In his autobiography Journey with a Hundred Strings, Sharma wrote that when Bollywood called, not everyone in the industry was willing to work with him because they thought he was unfamiliar. His collaboration with flutist Hariprasad Chaurasia had mixed results, but their debut was one of the best soundtracks of modern Bollywood era. Ironically, an artist is not as tired of Sharma films as you might think. “Let me reiterate that my occasional entry into the world of cinema was only to help me with food and rent; I still spend the rest of my time doing rias,” he writes in the book. To outsiders, the acquisition of privilege is, for some artists, just a ploy to seek out the undefined and obscure. Maybe that’s music – follow strangers.
I was born in a house where I could not help but listen to the songs of Kishore Kumar and Mohammad Rafi despite my artistic inclination. Although he was regimental and captivating in almost everything he did, in the moments when my father was released, he would sing “Dekha Ek Qab” in Silsila. It’s probably natural to inherit behaviors and tastes from your family, because even though I started watching movies in the 90s, Silsila – film and its music – often seemed like a compressed version of the poetic side of the movie that I wanted.

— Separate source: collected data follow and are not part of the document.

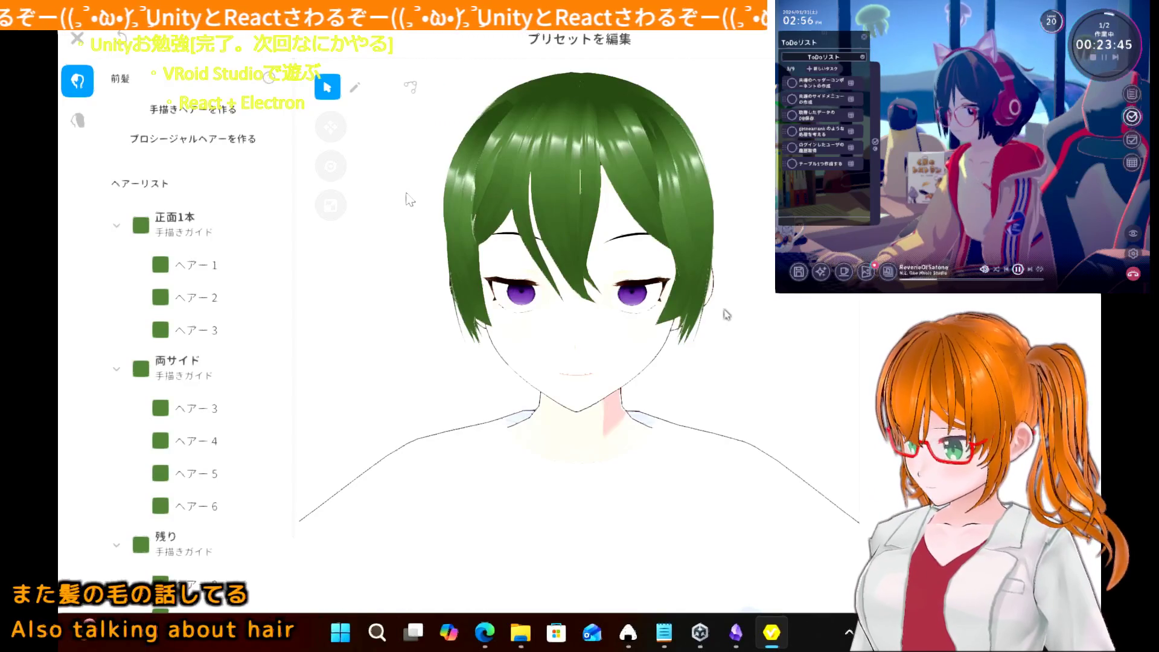
- Check the reshaped hair from behind and begin ending the editing session
mouse_move(726, 314)
right_mouse_down()
mouse_move(634, 314)
mouse_move(726, 314)
right_mouse_up()
mouse_move(458, 241)
right_mouse_down()
mouse_move(392, 260)
mouse_move(436, 249)
right_mouse_up()
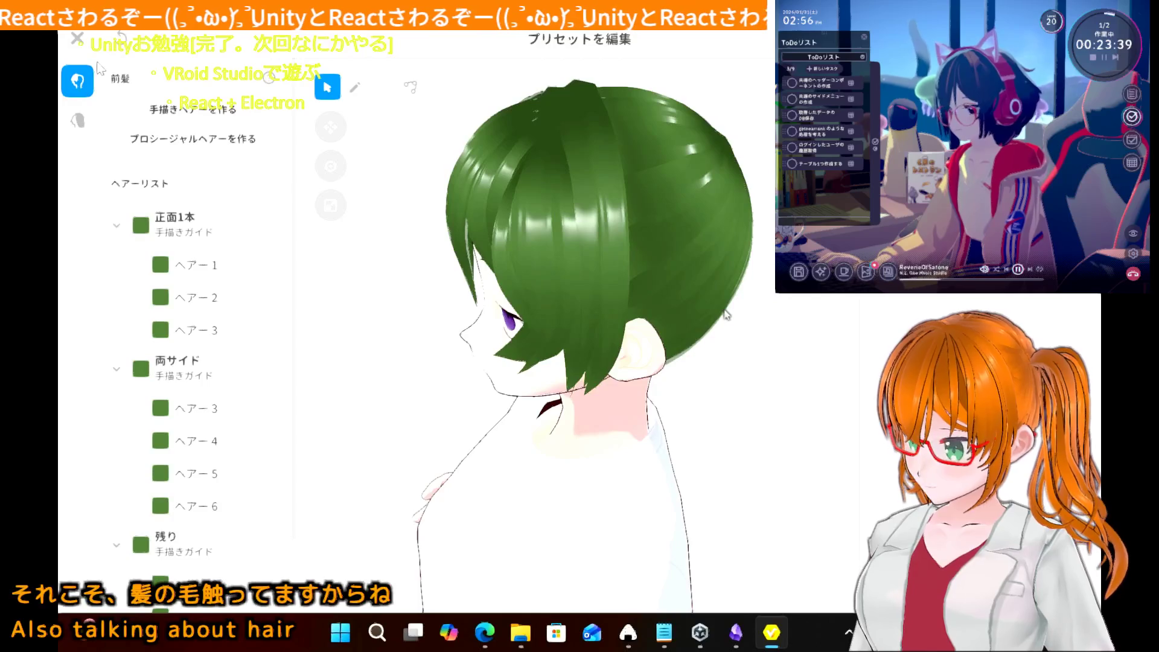
left_click(78, 40)
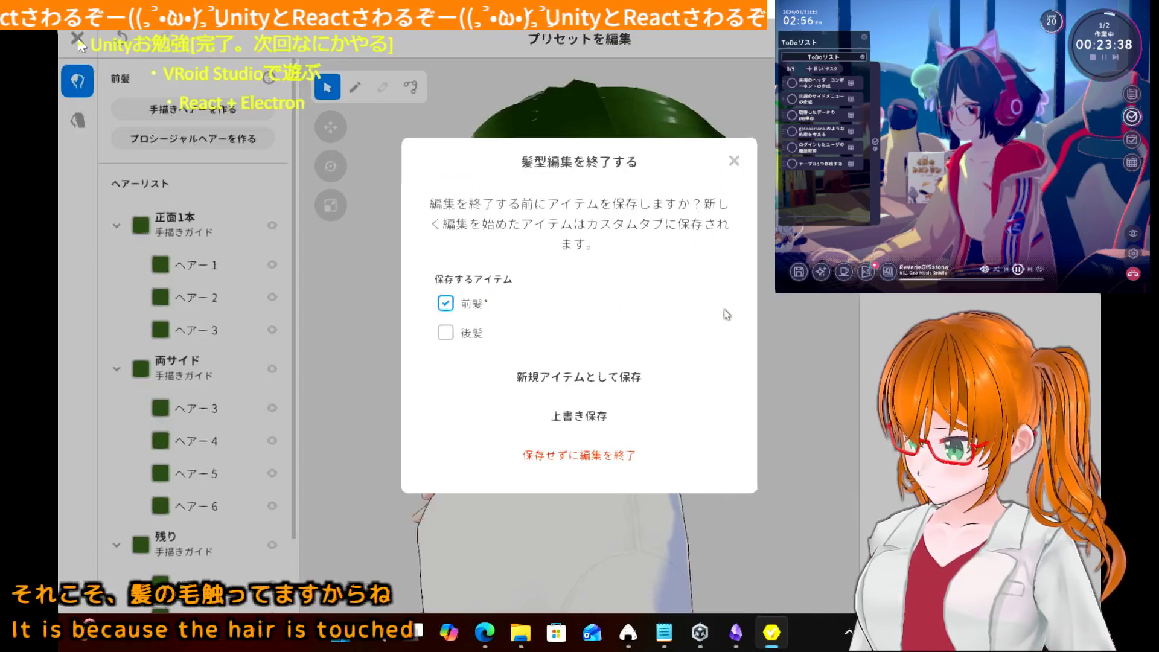
- Save the 前髪 item, exit editing, and browse the つけ髪 preset list
left_click(535, 415)
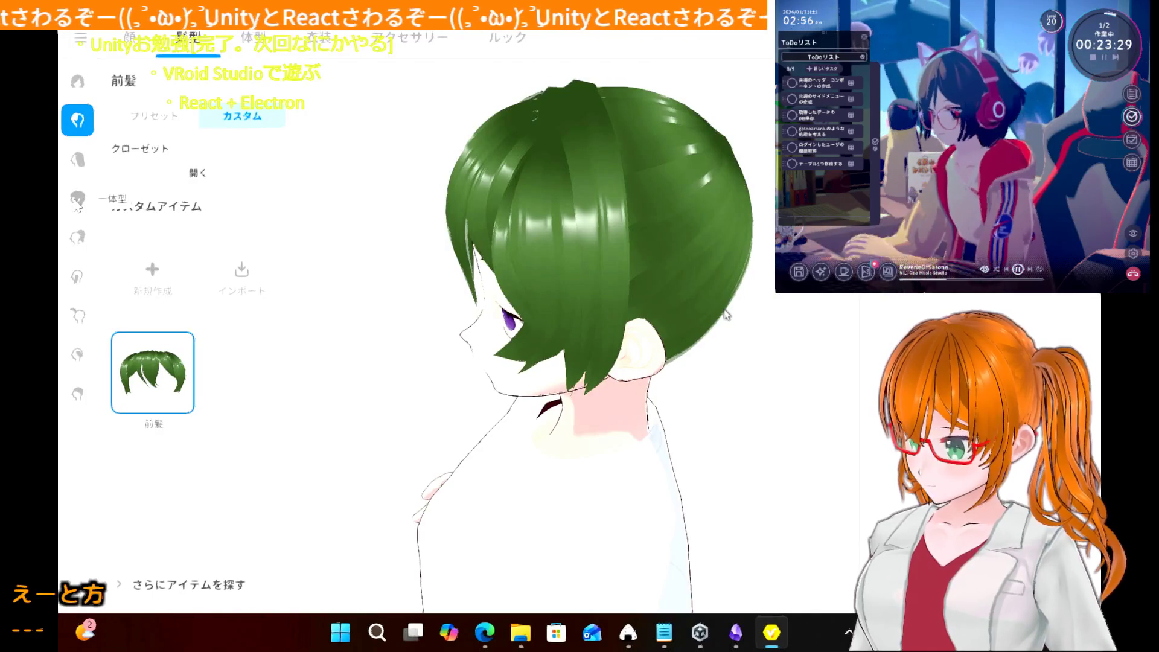
left_click(76, 242)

Silsila’s music, Akhtar’s poetry, and Santoor’s use of its foggy soundtrack play into the deceptive natural beauty of Kashmir before being beset by clashes. It was like watching and listening to a movie, and was almost fascinated by his own sense of art and depth. A kind of indie art film that bargains with mainstream burdens amidst so much romance.
There are a few things in Indian cinema that can weaken themselves, as poetry imposes itself on the unwanted. But in the music system inspired by Chaurasia and Sharma, even the poems of Javed Akhtar, who preceded some of the songs, seemed to be the inspiration. They still are, perhaps.
Main aur mary tanhai aksar ye bathen karte hain
Tum hoti to kaisa hota, tum ye kehti, tum wo kehti
Tum is baat pe hiran hoti, tum us baat pe kitni hansti
Tum hoti to aisa hota, tum hoti to visa hota
These are the lines that my father often used to make fun of his mother. For middle class India, poetry comes across as strange as the first economic risk they take in life. It is as if the Indian middle class is leading the untested, the untested, the untested into the channel. Silsila’s music, poetry, and classical music became so entrenched that it was confusing to think that those born into musically gifted families could only hear the explosive melodies of the ’70s. The decency of a writer (played by Amitabh Bachchan as a playwright), the beautiful beauty torn by love, can only be embraced by those with an artistic inclination. For many in India, the inspired intervention of Sharma and Chaurasia gave them a language to express. Even those who could not show commitment to the misty valleys or to the moments of resting in the shade of the trees in the meadow, the poem quickly became everyone’s own. Bachchan writes his letters.
It is strange to think that Sharma, who has openly stated that his work with films is fleeting, has touched many lives through it. From Chandni’s ‘Mere Hawthorne May’ to Dar’s ‘Jodu Theri Nasser’, the Shiva-Hari duo worked in the film industry from time to time, almost reluctantly, but left a mark on all the formulas they broke and what they could still do. Understandably, the heady and almost ugly 90s marked the end of the Shiva-Hari phase of cinema. Maybe it’s the market, maybe it’s the audience, or both realize that real art is somewhere else, not in the hands of popularity and recognition, but in the depths of holiness and honesty. That is why Sivakumar Sharma worked in his life till his death.